After Friday’s classes, at a delicious restaurant recommended by SIBA, a group of book lover’s sat down to dinner. Judith Rosen from Publisher’s Weekly; Chris Finan, President of the American Booksellers Foundation For Free Expression; Detective Joe Matthews, twenty-nine year veteran of the Miami Dade Police Department; Mitchell Kaplan, former head of SIBA and owner of Books & Books; Becky Quiroga, Children’s Book Buyer for Books & Books and manager of the children’s section at our Coral Gables store; Les Standiford, bestselling author of nonfiction like Last Train to Paradise and The Man Who Invented Christmas, as well as the John Deal mystery series; and Eric Svenson, sales rep and southern charmer extraordinaire for Harper Collins.
Oh, and me. I read books.
People who love books tend to two camps; shy (or bookish, har-har) and storytellers. Standiford and Matthews are storytellers. Mitchell is one who comes across as shy, but that’s just because he’s as good a listener as he is a speaker. Through the three of them, we hear the story of how Bringing Adam Home became a book.
It started with the timeline of Adam Walsh’s abduction, a document it took Matthews over two years of constant effort to create. Hoping it would serve as a warning of what could go wrong if investigations were mishandled, he shopped it to a university press. The editor-in-chief said, “I’m going to do you a big favor – I’m not going to publish this.” The Uni editor advised Matthews to take it to a big publisher, where it could get the treatment and audience it deserved.
A few days later, Matthews was having lunch with a friend who mentioned that attorney Joe Kaplan – once a lawyer for the police unions in Miami – had a kid in the book business (if you don’t know books, that’s like saying Basil Fanshawe Jagger has a kid in the rock star business). Joe M met Joe K, who called Mitchell, who met Joe, who liked Mitchell, who thought of Les Standiford to make a non-fiction document into what Truman Capote called a factual novel.
To hear Matthews tell it, he and Les hit it off right away. They met for coffee at a McDonalds and stayed there for four hours. “They probably thought we were homeless.”
As martinis, cuba libras, mojitos, and Budweisers flow (along with the occasional soda and Odoul’s for souls brave enough to handle sobriety), talk turns to e-books, family, pornography, and movies.
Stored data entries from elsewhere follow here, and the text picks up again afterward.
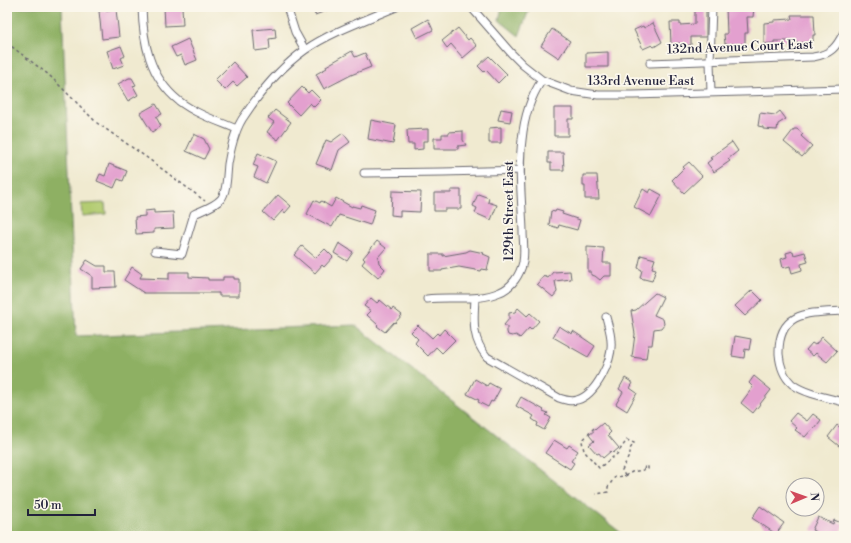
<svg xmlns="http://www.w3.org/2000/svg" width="851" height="543" viewBox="0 0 851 543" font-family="'Libre Bodoni',serif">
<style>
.green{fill:#b3cc72;stroke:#6a7756}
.forest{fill:#8eb064;stroke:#586950}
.building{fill:#e3a0cf}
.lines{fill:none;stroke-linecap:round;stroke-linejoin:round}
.street-casing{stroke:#6a686f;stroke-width:9}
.path{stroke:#6a686f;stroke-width:1.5;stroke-dasharray:3 3;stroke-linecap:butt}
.street{stroke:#fff;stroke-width:7}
.labels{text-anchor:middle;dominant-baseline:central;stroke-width:3.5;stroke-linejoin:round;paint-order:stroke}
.street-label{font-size:13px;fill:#22223b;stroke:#fbf7ec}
</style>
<rect width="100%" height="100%" fill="#fbf7ec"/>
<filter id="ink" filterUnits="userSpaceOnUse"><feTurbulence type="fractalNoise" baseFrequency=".025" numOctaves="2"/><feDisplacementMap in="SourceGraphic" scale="8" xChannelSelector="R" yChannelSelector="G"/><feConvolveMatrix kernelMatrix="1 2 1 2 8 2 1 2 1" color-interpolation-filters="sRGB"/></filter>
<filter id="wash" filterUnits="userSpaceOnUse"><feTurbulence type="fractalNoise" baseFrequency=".012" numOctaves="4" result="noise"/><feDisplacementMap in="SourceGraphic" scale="16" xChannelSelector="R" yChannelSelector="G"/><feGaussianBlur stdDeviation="0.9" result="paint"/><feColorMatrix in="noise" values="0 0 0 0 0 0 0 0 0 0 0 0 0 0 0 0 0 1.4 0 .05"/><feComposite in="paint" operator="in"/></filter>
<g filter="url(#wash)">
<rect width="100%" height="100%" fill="#f0ead0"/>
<path class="green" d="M105,203L106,214L82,216L81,204Z"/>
<path class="forest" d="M7,7H62L76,336L355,325L625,536H7Z
M502,7H532L529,10L519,36L499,20Z"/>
<g id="blocks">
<path class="building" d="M164,7H182L183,25L165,26Z
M312,7H334V8L315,15Z
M695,7H706V37H691V45L680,46V43L671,44L670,22H680V25L695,24Z
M726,7H754L753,17H747L748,33H745V44H725L724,34H727Z
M116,9L119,37L102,39L99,11Z
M791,15H814L815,35H813V42L795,43V41H774V43L764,44V23L774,22V20L792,19Z
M428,19L433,30L417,38L412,28Z
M653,23L662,42L654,47L652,45L643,49L634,30L643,26L644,28Z
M275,28L276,38L269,39L270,49L255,51L253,30Z
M458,28L468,40L470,38L477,46L463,58L451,44L447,48L442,41Z
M552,29L570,41L559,58L541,46Z
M188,39L197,60L185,65L181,55L176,57L171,47Z
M121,46L125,56L121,58L124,65L113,69L107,51Z
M352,51L355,57L365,53L371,67L351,75L324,89L316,74L327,68L326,66Z
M608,52V67H586V53Z
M489,56L507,74L498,83L486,70L484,72L478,66Z
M233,62L247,77L237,86L233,82L225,90L215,80Z
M129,78H132L136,85L133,86L138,95L128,101L118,84Z
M302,87L308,93L311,90L321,100L314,107L310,103L299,115L287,103Z
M156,104L162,114L156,117L161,126L152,132L140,113Z
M554,108H573V119H568V136H554Z
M501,109L512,111L510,122L498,120Z
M275,110L291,122L278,140L267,132L274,122L268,118Z
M780,111L786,119L778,124L777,130L763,129V127L758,126L760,113L775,115Z
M371,120L396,125L393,144L368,139Z
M501,127V143H489V128Z
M428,129V141H423V149L414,150V144H408L407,130Z
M794,129H797L803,134L801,136L812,146L802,157L784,142Z
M463,131V140L466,145L458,146V149H434V138H442V134H449V132Z
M343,133L350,142L339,150L332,170L316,164L326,140L331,142Z
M194,134L204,139L209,149L204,159L186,151Z
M732,142L738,151L728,159L730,161L714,172L707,163L712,159L710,158Z
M548,152H563L564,170H551V163H548Z
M258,153L276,161L266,183L254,177L258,167L253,165Z
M689,162L702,176L684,193L672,180L684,168L683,167Z
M109,164L127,171L123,181L118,179L114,188L97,181L100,174L105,176Z
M583,175H597L599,199H585V186H583Z
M643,189L649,193L651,189L662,195L651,216L634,207Z
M451,190H461V209H445V211H434V193H451Z
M392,191L421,192L420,212L400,211V216L391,215Z
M478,194L489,198L488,202L497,205L491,220L475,213L477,208L473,206Z
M278,195L291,206L285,213L283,210L273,221L263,212Z
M336,198L352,207V206L360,208L361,205L375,210L370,225L339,215L332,227L307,214L314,200L320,203L321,201L331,207Z
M154,210V213L173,212L174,228L154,229V233L136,234L135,217L145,216V211Z
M556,210L563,212L562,214L580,220L577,230L559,225L558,228L549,225L551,211L555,212Z
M377,241L386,248L378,257L379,263L385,269L378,278L362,264L365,260L363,258Z
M339,243L353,252L347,261L334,253Z
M302,246L316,258L325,249L333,257L324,267L322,265L315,273L294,255Z
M587,247L604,248L603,263H611V276H604L600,280L595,276L591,275V272H588V256H587Z
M470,250L484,253L483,254L490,257L487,270L482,269L481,271L459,267L442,270V271H430V254H443V256L466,252Z
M793,251L794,255L805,252L808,262L801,264L802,270L792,273L790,266L783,268L781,259L787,257L786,253Z
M641,255L655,259L652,268L656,269L652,281L640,278L642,270L638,268Z
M87,260L97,266H106V272H115L116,287L92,288V276L81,269Z
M132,267L142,274L140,278L169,279V272H189V277L208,278V280H223V277H234V279H239V296H219V293H144L124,280Z
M570,271L571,279L555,281L557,292L553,297L537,284L544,276L548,278L553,272Z
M752,290L762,300L745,316L735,306Z
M655,293L663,297L654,315L663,319L664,324L661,328L654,329L652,345H648L646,359L632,357L635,334L631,311L636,310Z
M371,298L377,303L380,300L392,310L393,308L402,315L395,323L394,322L385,332L377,326L378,325L367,315L371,311L364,306Z
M518,308L527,316L530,313L539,321L531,330L529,328L520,338L516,335L512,336L508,335L507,332V327L504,325L509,319V313L515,312Z
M418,325L432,338L437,333L439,335L444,329L455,340L442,353L436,347L428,356L415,343L418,339L411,332Z
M559,326L572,334L573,331L595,346L588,357L553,337Z
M735,336L751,339L749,350L745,349L744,358L732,356Z
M822,337L837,351L827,362L816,353L813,356L806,350L812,343L815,345Z
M754,376L771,390L753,413L741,403L753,387L749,383Z
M625,378L633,383L630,388L637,393L627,411L616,404L623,392L619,389Z
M475,379L487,386L489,383L500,389L493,402L491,401L488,407L478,402L479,400L467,394Z
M521,397L544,410L543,411L548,413L546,415L551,418L544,430L537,426L538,423L532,419L534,416L516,406Z
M796,413L807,421L813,414L821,420L814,429L813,428L805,437L795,430L797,428L789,421Z
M603,423L611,432L608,435L619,448L613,453L611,451L603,458L599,453L597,454L589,445L594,441L589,435Z
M837,425L844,431V450L828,437Z
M554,440L567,448L569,445L578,451L571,461L574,463L570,469L545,453Z
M760,506L784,523L776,534L752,518Z
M818,517L833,524L834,520L844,524L838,536H824L812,530Z"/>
</g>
</g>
<g filter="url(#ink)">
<use href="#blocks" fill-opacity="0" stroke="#6a686f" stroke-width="1"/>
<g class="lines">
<defs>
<path id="street" d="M142,7C143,42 149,77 179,101C196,114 217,121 237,129
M287,7L295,32L305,50
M471,7L511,53L523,65L542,80L571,91L598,95H633L844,89
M650,63L813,57C831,54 836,48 844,32
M711,93L710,61L712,7
M364,173L443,172L520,170
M155,251L182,254L194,214C203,210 215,206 221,199C227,192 227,173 228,164C231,147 235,128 245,115C261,91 281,67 305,50C331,32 366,20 396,7
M475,298C474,320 471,338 487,357L559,398C565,400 571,402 577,400C596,395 613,360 611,341C611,333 608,325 606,317
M427,299C451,296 478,302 500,292C512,287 520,275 523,262C525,252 523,241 523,231C522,201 518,170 522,140C524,118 530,98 542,80
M844,311C810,313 778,310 779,354C780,366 783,376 792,384C805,394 829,398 844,402"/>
</defs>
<use href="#street" class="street-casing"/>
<path class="path" d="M7,43L49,75L97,123L146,157L205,201
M594,428L582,441L584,451L599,468L617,454L627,440L634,443L630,449V454L622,470L625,476L615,477L608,487V492L596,494
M625,476L632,472L648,469V467L645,466L644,470"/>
<use href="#street" class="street"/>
</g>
</g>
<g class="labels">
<g class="street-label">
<text transform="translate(740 47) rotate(-2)">132nd Avenue Court East</text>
<text x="641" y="81">133rd Avenue East</text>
<text transform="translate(509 211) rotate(-90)">129th Street East</text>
</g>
</g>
<rect width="851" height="543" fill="none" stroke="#fbf7ec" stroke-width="24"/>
<g transform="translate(805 497) rotate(88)"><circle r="19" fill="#fbf7ec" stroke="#a4a2a5"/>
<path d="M0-3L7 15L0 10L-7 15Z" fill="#d1495b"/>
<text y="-6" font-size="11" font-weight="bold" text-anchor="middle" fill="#22223b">N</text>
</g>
<path d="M28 509v6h67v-6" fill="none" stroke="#22223b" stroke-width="2"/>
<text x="34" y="509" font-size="12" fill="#22223b" stroke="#fbf7ec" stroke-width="3" paint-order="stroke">50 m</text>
</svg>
Matthews tells a great story about a Hollywood actor who wanted to make the Baby Lollipops case into a movie, or a TV series. This actor nipped around super-stardom from the seventies to the nineties but never quite made the leap to household name status. He specializes in soft-hearted tough-guy roles, and sympathetic villains. For the sake of storytelling, we’ll call the actor Guff.
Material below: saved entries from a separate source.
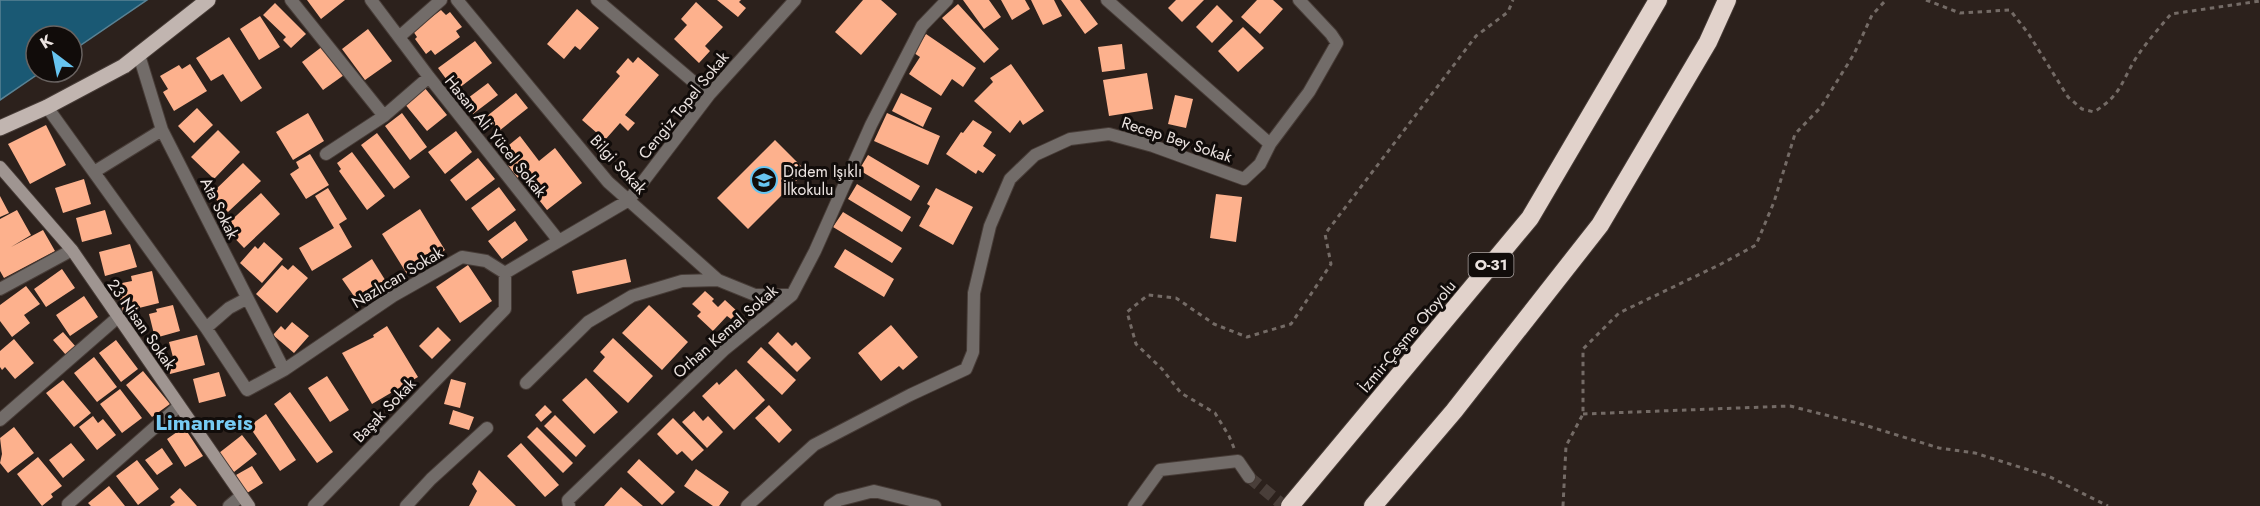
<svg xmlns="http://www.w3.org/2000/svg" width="2260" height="506" viewBox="0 0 2260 506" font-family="Jost,sans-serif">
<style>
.water{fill:#1a5974;stroke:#598294;stroke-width:1.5}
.building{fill:#fdb18d}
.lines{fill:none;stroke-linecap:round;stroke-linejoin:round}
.street-tunnel{stroke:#493e39;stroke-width:12;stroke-dasharray:12 6;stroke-linecap:butt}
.street-casing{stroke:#473c37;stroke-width:14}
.secondary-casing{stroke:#473c37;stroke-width:14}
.primary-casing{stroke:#473c37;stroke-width:17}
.highway-casing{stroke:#473c37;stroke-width:20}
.path{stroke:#746b66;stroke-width:3;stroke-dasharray:4.5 4.5;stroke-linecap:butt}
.street{stroke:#726c69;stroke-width:12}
.secondary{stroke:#9f9591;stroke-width:12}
.primary{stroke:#c1b5b0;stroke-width:15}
.highway{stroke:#e1d2cb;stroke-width:18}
.labels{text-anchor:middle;stroke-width:6;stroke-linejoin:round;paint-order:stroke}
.shield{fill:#110c0a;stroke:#aaa2a0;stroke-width:1.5}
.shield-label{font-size:15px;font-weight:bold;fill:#ebe3e0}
.street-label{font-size:16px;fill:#ebe3e0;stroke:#110c0a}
.poi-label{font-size:16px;fill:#ebe3e0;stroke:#110c0a;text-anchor:start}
.district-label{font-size:22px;font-weight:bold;fill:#77cbf4;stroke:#110c0a}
</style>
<rect width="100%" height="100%" fill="#2c211c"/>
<path class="water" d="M0,0H147L72,51V36H36V72H41L0,100Z"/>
<path class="building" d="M307,0H345L321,19Z
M717,0H741L739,2L746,8L738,17Z
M863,0H881L897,14L861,55L835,32Z
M963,0H989L1001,17L984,29Z
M1001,0H1025L1030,9L1012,20Z
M1031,0H1054L1062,16L1043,25Z
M1061,0H1080L1098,24L1085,34Z
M1176,0H1204L1182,22L1168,8Z
M1257,0H1273L1283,9L1260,34L1241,17Z
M696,2L723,27L705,46L710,51L699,63L674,39L687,25L681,19Z
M275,3L306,34L291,48L283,40L286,37L263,15Z
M958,4L999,49L984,63L942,18Z
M1217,5L1233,21L1212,43L1196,27Z
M577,9L599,28L580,50L575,46L564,59L547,44Z
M441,10L446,15L450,12L462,27L456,31L460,37L435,55L431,50L426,54L415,39L417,37L413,31Z
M260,16L280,47L259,60L240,29Z
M1243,27L1264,48L1238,72L1218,51Z
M368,29L392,61L365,80L342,49Z
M926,34L976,68L963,87L952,79L941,96L909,74L920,57L914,53Z
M229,37L262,88L241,102L223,74L211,81L196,58Z
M475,41L492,63L455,91L438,68Z
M1122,44L1125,69L1102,72L1098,47Z
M323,46L344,75L323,90L302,62Z
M638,57L659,75L625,115L635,123L628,131L620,123L605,140L582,120L620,76L616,72L628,58L633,63Z
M190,64L207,91L174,111L163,92L168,89L160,76L179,65L182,69Z
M1011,64L1044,111L1023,125L1020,120L1010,133L974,101L993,82L990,78Z
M1147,73L1153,109L1109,116L1103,80Z
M488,83L498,95L473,114L464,101Z
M424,87L447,115L427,131L404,103Z
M516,93L528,108L499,131L487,116Z
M901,93L932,108L923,127L892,111Z
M1175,95L1193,99L1186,128L1168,124Z
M197,108L213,125L194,143L178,126Z
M308,113L324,141L293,160L276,132Z
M402,113L427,147L410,160L385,126Z
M887,113L940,136L928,165L874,141Z
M973,120L992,132L983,146L996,155L983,173L978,170L976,174L946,154L961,132L963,133Z
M46,125L66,165L30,184L8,144Z
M218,130L240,152L214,179L191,157Z
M456,131L472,152L445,174L428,152Z
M377,133L410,177L394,189L361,145Z
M520,136L539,161L555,148L582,183L547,210L520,176L517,178L508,165L511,163L503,154L511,148L509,145Z
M775,140L806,171L748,229L717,198Z
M352,152L385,196L367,210L339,171L341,169L337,163Z
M310,154L329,185L306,199L290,174L299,168L296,162Z
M868,155L920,186L911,201L859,170Z
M478,158L495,179L466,201L450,180Z
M243,163L261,181L228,212L211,194Z
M84,179L91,204L63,213L55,188Z
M857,184L911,217L902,232L848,199Z
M499,187L516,210L488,231L471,208Z
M328,188L347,219L339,224L352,247L312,271L299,248L334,228L315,196Z
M936,188L973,207L953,245L919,226L930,206L927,204Z
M261,193L280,214L244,248L224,227Z
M1216,194L1242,197L1236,242L1210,238Z
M0,196L9,213L0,217Z
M420,209L445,250L407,274L382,234Z
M17,210L31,235L11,247L43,230L55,251L4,278L0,271V219Z
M105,210L112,234L82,242L76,218Z
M843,212L902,248L892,263L833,227Z
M515,221L528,240L502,259L488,241Z
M264,242L283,259L262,283L240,263L255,246L258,249Z
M130,244L137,267L105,276L99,252Z
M845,249L894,279L884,297L834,267Z
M372,259L387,283L358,302L342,279Z
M626,259L631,282L577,294L572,271Z
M282,265L288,270L293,265L308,278L277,313L256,294Z
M468,265L492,301L460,323L436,287Z
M62,269L75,288L46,307L34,289Z
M152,271L159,303L123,312L117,284L132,281L131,276Z
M26,286L40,304L24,315L30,323L12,337L0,321V305Z
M705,291L714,299L712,301L718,307L725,300L738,312L731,319L727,316L713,331L697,316L701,312L692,304Z
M84,296L98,317L70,336L56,315Z
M173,305L180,331L155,338L149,314L157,312L156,309Z
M649,305L688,342L662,370L622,333Z
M292,322L309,336L294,353L273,335L281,326L285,330Z
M891,325L918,357L903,370L899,366L881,381L858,353Z
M387,326L418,377L372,404L342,353L374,337L373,335Z
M438,327L451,340L432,359L419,346Z
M63,332L76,347L66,355L53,340Z
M778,332L792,346L796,342L811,358L797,372L768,343Z
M197,335L205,365L170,374L167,363L174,361L169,342Z
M613,338L653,376L628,403L593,371L605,357L600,352Z
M14,339L34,363L15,379L5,367L2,370L0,367V351Z
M116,340L138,369L121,382L99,353Z
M761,347L796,380L782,395L747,362Z
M94,357L117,387L97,402L74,373Z
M736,369L765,400L734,430L702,396L717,382L719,385Z
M143,371L170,404L152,417L126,385Z
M219,372L226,396L199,403L193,379Z
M327,376L349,410L330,422L308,388Z
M586,378L618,412L594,434L562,400Z
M451,379L466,383L460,408L444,404Z
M63,380L91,413L74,427L46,393Z
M120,389L142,418L122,433L100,404Z
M290,392L333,452L317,463L274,404Z
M545,405L552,412L541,422L535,415Z
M769,405L792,430L779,443L755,418Z
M453,410L474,417L469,430L449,424Z
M694,411L703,421L708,416L723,432L707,448L682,422Z
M266,414L296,460L280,471L249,426Z
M555,415L586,446L576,457L544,426Z
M93,416L98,423L103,419L116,435L97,450L79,427Z
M673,418L704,450L692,461L682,451L677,455L657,434Z
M14,427L34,453L8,473L0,463L2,454L0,438Z
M184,427L203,456L185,467L167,439Z
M537,427L573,463L563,473L527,437Z
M242,435L257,454L234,472L219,453Z
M71,443L85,460L63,478L49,460Z
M521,443L559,485L545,497L507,456Z
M162,448L173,464L157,475L145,460Z
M38,457L62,486L51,494L53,497L42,506L17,474Z
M639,459L675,492L662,505L627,472Z
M137,460L159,489L138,505L116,476Z
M252,466L263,483L247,493L236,475Z
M696,469L729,492L719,506H713L684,486Z
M479,470L516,506H469L477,491L472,484Z
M109,486L125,506H91L88,503Z
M621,487L643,506H604Z
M180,488L197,506H170L175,502L170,497Z"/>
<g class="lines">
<path class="street-tunnel" d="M1249,477L1284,506"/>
<defs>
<path id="street" d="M291,0L384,116
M371,0L429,77L559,241L505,273
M457,0L608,182L718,280L755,295H792
M597,0L709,95
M1107,0L1270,144
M399,37L441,0
M139,55L162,130L284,370
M47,107L206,328L247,390L284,370L393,296L462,257L486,261L505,273V309L314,506
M326,154L384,116L429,77
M94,172L162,130
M559,241L629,200L709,95L795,0
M0,289L72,250
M206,328L229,308L246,299
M526,383L588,322L632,296L682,281L718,280
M0,420L117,318
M68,504L179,406
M229,506L241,496
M406,506L431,479L487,428
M569,506L568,500L725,349L792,295L815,251L871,125L922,26L947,0
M747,506L814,445L910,395L966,369L973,352L974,293L990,226L1010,179L1035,155L1070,139L1109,134L1153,146L1244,179L1260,164L1270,144L1309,92L1337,43L1331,34L1299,0
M830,506L839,500L874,491L935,506
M1134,506L1160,470L1238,461L1249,477"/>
<path id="secondary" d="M0,167L72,250L249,506"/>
<path id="primary" d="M0,128L47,107L124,66L208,0"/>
<path id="highway" d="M1290,506L1530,218L1658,0
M1373,506L1454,411L1600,225L1708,42L1727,0"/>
</defs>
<use href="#street" class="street-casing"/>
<use href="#secondary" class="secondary-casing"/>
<use href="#primary" class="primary-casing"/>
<use href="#highway" class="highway-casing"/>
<path class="path" d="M1926,0L1960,13L2010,10L2028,33L2068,97L2082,109L2094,112C2122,94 2120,84 2136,58C2146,43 2159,28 2171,14L2260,1
M1583,414L1790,406L1861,424L1939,448L1975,453L2048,476L2108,506
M1234,448L1229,436L1215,413L1181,393L1162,369L1136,344L1127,312L1148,295L1176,298L1214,324L1247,337L1291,324L1331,264L1325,234L1476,36L1508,12L1513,0
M1563,506L1566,446L1583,414V349L1619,313L1721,264L1756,245L1774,202L1795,134L1821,107L1854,54L1872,15L1886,0"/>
<use href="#street" class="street"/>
<use href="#secondary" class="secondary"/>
<use href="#primary" class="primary"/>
<use href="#highway" class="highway"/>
</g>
<defs>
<symbol id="school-ring" viewBox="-11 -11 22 22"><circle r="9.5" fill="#110c0a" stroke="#67c4f0" stroke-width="1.5"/><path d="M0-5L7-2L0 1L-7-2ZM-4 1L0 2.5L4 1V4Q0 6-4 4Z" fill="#67c4f0"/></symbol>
</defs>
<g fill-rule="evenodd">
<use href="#school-ring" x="749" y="165" width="30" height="30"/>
</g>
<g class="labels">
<rect class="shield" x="1468.5" y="253" width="45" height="24" rx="4.5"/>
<g class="shield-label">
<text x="1491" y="270">O-31</text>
</g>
<g class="street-label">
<text transform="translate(683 105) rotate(-51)" y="6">Cengiz Topel Sokak</text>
<text transform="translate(496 136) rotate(51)" y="6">Hasan Ali Yücel Sokak</text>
<text transform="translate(1177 139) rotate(18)" y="6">Recep Bey Sokak</text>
<text transform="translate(619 164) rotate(47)" y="6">Bilgi Sokak</text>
<text transform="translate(220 208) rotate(64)" y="6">Ata Sokak</text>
<text transform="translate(397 277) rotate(-31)" y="6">Nazlıcan Sokak</text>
<text transform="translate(142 324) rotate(55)" y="6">23 Nisan Sokak</text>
<text transform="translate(725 331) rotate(-41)" y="6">Orhan Kemal Sokak</text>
<text transform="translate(1407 336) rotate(-50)" y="6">İzmir-Çeşme Otoyolu</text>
<text transform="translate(384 410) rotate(-46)" y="6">Başak Sokak</text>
</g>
<g class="poi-label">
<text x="783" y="177">Didem Işıklı<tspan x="783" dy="18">İlkokulu</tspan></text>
</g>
<g class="district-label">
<text x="204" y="430">Limanreis</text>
</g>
</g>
<g transform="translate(54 54) rotate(328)"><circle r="28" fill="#110c0a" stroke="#686260" stroke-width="1.5"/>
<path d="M0-4.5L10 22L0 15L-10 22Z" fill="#67c4f0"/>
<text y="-9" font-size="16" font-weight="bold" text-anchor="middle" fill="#ebe3e0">K</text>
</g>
</svg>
Guff and Matthews didn’t quite hit it off. As a man who trains officers on how to administer lie-detector tests, Matthews is uniquely qualified to tell when someone is full of shit. Still, Matthews agreed to meet Guff at the bar in a South Beach hotel.
Guff bullied the servers and spent the evening trying to take the female half of a couple he just met to his room upstairs. Matthews decided to bow out gracefully.
Guff wouldn't have it. He followed Matthews into the street, demanding an explanation.
Like a date gone sour, Matthew knew that they wouldn’t work together. Also like a date, he tried to come up with reasons Guff would understand which wouldn’t hurt his feelings. Something’s off, we don’t click, now let’s just go our separate ways, the chemistry isn’t there, I’m trying to spare you here, etc. etc.
None of it satisfies Guff. He wants a reason Joe Matthews won’t work with him. Matthews is a cop, used to confrontation and plain speaking. He’s tried to be gentle, but he’s wasted as much time as he’s cared to on this B-list actor.
“Listen, Guff – I don’t like you. Is that clear enough? I don’t like you, and we’re done.”
Guff goes ballistic. How dare a nothing like Matthews dislike a successful actor like Guff, a man with his own production company, perfect stubble, and chin that could cut class? He screams himself into a frenzy. He promises Matthews he’s dead in Hollywood. He actually uses the phrase, “Do you know who I am?”
All that would have been fine. Rude, yes, but Matthews would have walked away. Except Guff poked Matthews in the chest to emphasize his point.
Matthews grabbed Guff’s finger and bent it back. To hear Matthews tell it, Guff screamed “in a cowardly fashion.”
“Do you know who I am?” Matthews asked the actor. “You don’t come to my city and tell me off. Don’t ever call me, don’t ever talk to me, I want nothing to do with you, ever again.”
My favorite part of the story was Matthews tone when he described Guff’s scream. Matthews sounded surprised, like he couldn’t believe what he was hearing for such a little thing.
Clearly there’s a difference between playing tough, and being tough.